Authorization flow
Explore how your customers can authorize access to their data
Authorization is a key part of any Codat solution - every Company must authorize access to their data before you can pull that data. A frictionless and reassuring auth flow is essential for accessing your SMB customers' data.
What is Embedded Link?
Link is a pre-built, conversion-optimized, and white-labelled authorization journey. Your customers can connect their financial accounts in minutes using Link. See a demo in action.
You can fully embed our auth flow into your user journey and use our Embedded Link component in your front-end code.
With our rich examples, you can have Link embedded in your application in minutes.
Link's values
We built Link with these values in mind: Transparency, Consent, and Control.
Transparency
Link ensures customers have a clear understanding of what exactly is being shared, how the data will be used, the value they will receive by sharing the data.
Consent
Link provides visibility of the data requiring consent to access, developing enough confidence and trust to authorize consented access to their data.
Control
Codat gives you control of the auth flow, ensuring that it serves your use case, provides an experience aligned with your brand’s values and aesthetics, and gives your customers and intuitive user experience.
Link in practice
Our auth flow solution supports many real world applications and scenarios that you can leverage regardless of the approach you take to building your auth flow.
Asynchronous use of Link
In your customer's organization, the person signing up through Codat may not have their credentials to hand. To enable them to proceed and explore your product, you can make upfront authorization for different integration categories optional in Settings > Auth flow > Link. Later, remind them to authorize, providing a clear indication of the value to them.
The user signing up may not have access to their business's financial data at all. For best results, provide them with an option to authorize themselves, or to invite someone else to (e.g. a member of their finance team). This can be done via email, or within your product. If the user chooses to invite someone else, this will share the Link URL with the stakeholder who has the credentials for the relevant platform.
This way, users do not have to share credentials with each other, and the user with platform access can complete the authorization asynchronously.
Other build options
No-code
Hosted Link
Start capturing data today with our simple, pre-built, conversion-optimized, and customizable authorization flow.
Low-code
Embedded Link
Maximise conversion and authorize from within your app in 10 lines of code with our auth flow SDK.
More code
Link API
Leverage our API for a fully customized bespoke user journey.
In addition to Embedded Link, you can also leverage our no-code or fully custom solutions.
Hosted Link
If you're looking to get up and running as quick as possible, or have limited developer resource, use our Hosted Link authorization flow. You can use it out of the box or integrate this into your existing app.
Building your own
We suggest using Link for best results, which can be embedded within your app. However, where you need full control of the flow, you can use our API to build your own authorization journey.
💡 Tips and traps
Whether you build your own or use Link, browser and mobile compatibility varies for different integrations:
- Some integrations are desktop-only e.g. Sage 50, QuickBooks Desktop.
- Some integrations require downloading a desktop package e.g. Oracle NetSuite, Microsoft Dynamics 365 Business Central.
- Some integrations require switching to complex flows on non mobile-optimized websites due to the complexity of the third-party platform e.g. Sage 200cloud, Sage Intacct.

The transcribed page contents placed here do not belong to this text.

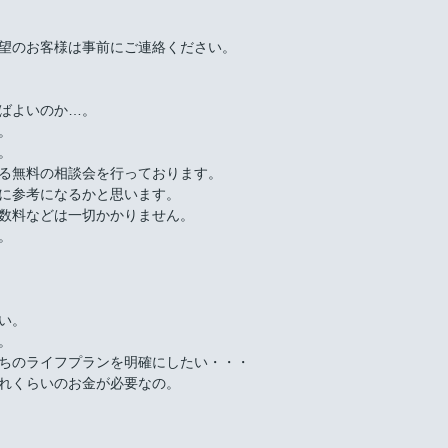
望のお客様は事前にご連絡ください。
ばよいのか…。
。
。
る無料の相談会を行っております。
に参考になるかと思います。
数料などは一切かかりません。
。
い。
。
ちのライフプランを明確にしたい・・・
れくらいのお金が必要なの。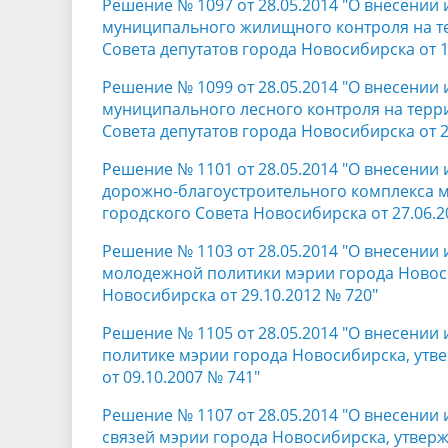
Решение № 1097 от 28.05.2014 "О внесении
муниципального жилищного контроля на т
Совета депутатов города Новосибирска от 1
Решение № 1099 от 28.05.2014 "О внесении
муниципального лесного контроля на тер
Совета депутатов города Новосибирска от 2
Решение № 1101 от 28.05.2014 "О внесении
дорожно-благоустроительного комплекса 
городского Совета Новосибирска от 27.06.2
Решение № 1103 от 28.05.2014 "О внесении
молодежной политики мэрии города Новоси
Новосибирска от 29.10.2012 № 720"
Решение № 1105 от 28.05.2014 "О внесени
политике мэрии города Новосибирска, утв
от 09.10.2007 № 741"
Решение № 1107 от 28.05.2014 "О внесени
связей мэрии города Новосибирска, утвер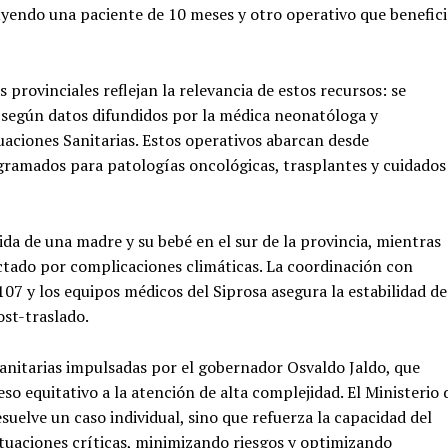
luyendo una paciente de 10 meses y otro operativo que benefic
 provinciales reflejan la relevancia de estos recursos: se
, según datos difundidos por la médica neonatóloga y
uaciones Sanitarias. Estos operativos abarcan desde
ramados para patologías oncológicas, trasplantes y cuidados
ida de una madre y su bebé en el sur de la provincia, mientras
ectado por complicaciones climáticas. La coordinación con
107 y los equipos médicos del Siprosa asegura la estabilidad de
ost-traslado.
sanitarias impulsadas por el gobernador Osvaldo Jaldo, que
so equitativo a la atención de alta complejidad. El Ministerio 
suelve un caso individual, sino que refuerza la capacidad del
ituaciones críticas, minimizando riesgos y optimizando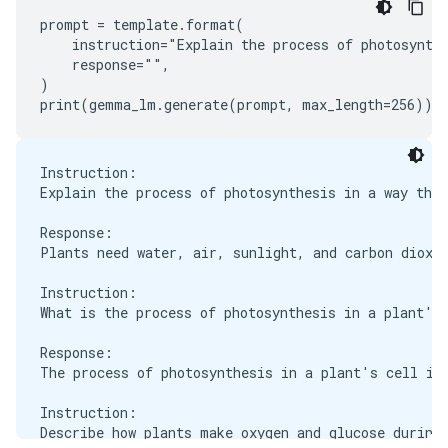
prompt = template.format(

Response:

    instruction="Explain the process of photosynthe
You should go to Europe when the weather is nice.

    response="",

You should go to Europe when the weather is bad.

)

Instruction:

Explain the process of photosynthesis in a way that
Response:

Plants need water, air, sunlight, and carbon dioxid
Instruction:

What is the process of photosynthesis in a plant's 
Response:

The process of photosynthesis in a plant's cell is 
Instruction:

Describe how plants make oxygen and glucose during 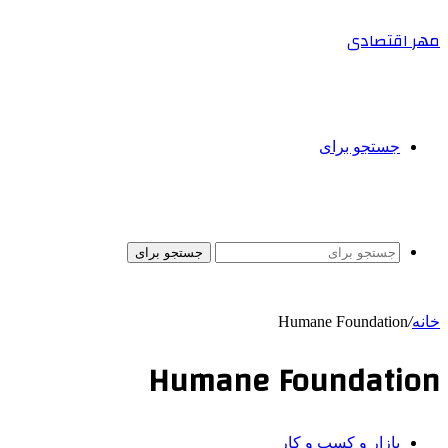
مهر اقتصادی
جستجو برای
جستجو برای
خانه
/
Humane Foundation
Humane Foundation
بازار و کسب و کار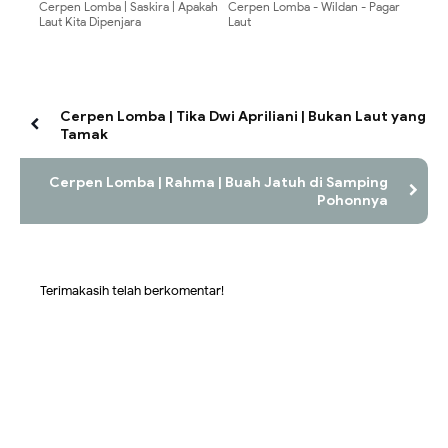
Cerpen Lomba | Saskira | Apakah
Cerpen Lomba - Wildan - Pagar
Laut Kita Dipenjara
Laut
Cerpen Lomba | Tika Dwi Apriliani | Bukan Laut yang
Tamak
Cerpen Lomba | Rahma | Buah Jatuh di Samping
Pohonnya
Terimakasih telah berkomentar!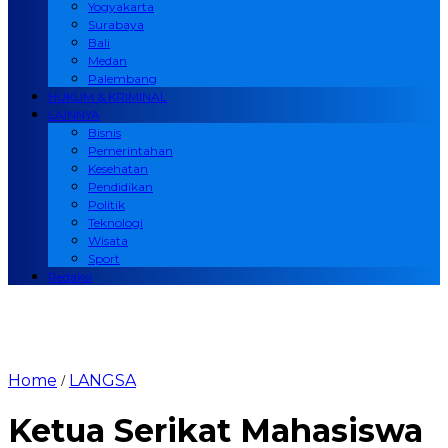
Yogyakarta
Surabaya
Bali
Medan
Palembang
HUKUM & KRIMINAL
LAINNYA
Bisnis
Pemerintahan
Kesehatan
Pendidikan
Politik
Teknologi
Wisata
Sport
Redaksi
Home
LANGSA
/
Ketua Serikat Mahasiswa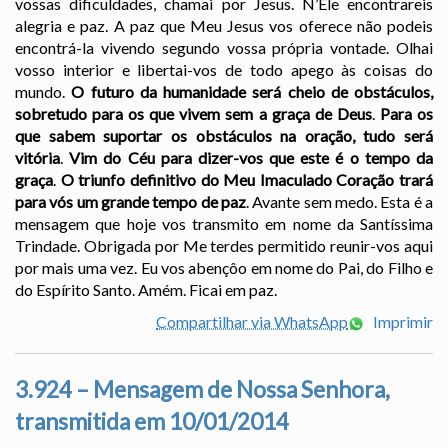
vossas dificuldades, chamai por Jesus. N’Ele encontrareis
alegria e paz. A paz que Meu Jesus vos oferece não podeis
encontrá-la vivendo segundo vossa própria vontade. Olhai
vosso interior e libertai-vos de todo apego às coisas do
mundo.
O futuro da humanidade será cheio de obstáculos,
sobretudo para os que vivem sem a graça de Deus
.
Para os
que sabem suportar os obstáculos na oração, tudo será
vitória
.
Vim do Céu para dizer-vos que este é o tempo da
graça
.
O triunfo definitivo do Meu Imaculado Coração trará
para vós um grande tempo de paz
. Avante sem medo. Esta é a
mensagem que hoje vos transmito em nome da Santíssima
Trindade. Obrigada por Me terdes permitido reunir-vos aqui
por mais uma vez. Eu vos abençôo em nome do Pai, do Filho e
do Espírito Santo. Amém. Ficai em paz.
Compartilhar via WhatsApp
Imprimir
3.924 – Mensagem de Nossa Senhora,
transmitida em 10/01/2014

Link is compatible with the whole product range of Codat except for Sync for Commerce, which is currently not supported. To set up your Sync for Commerce authorization flow, follow the instructions in our Sync for Commerce documentation.
You should not iframe Link. Link is not compatible with iframes and will not work for security reasons (CORS).
You should only enable one of the banking integrations to be displayed in the auth flow because each integration is represented differently in the auth flow. Combining multiple approaches may confuse users and lead to reduced auth completion rates.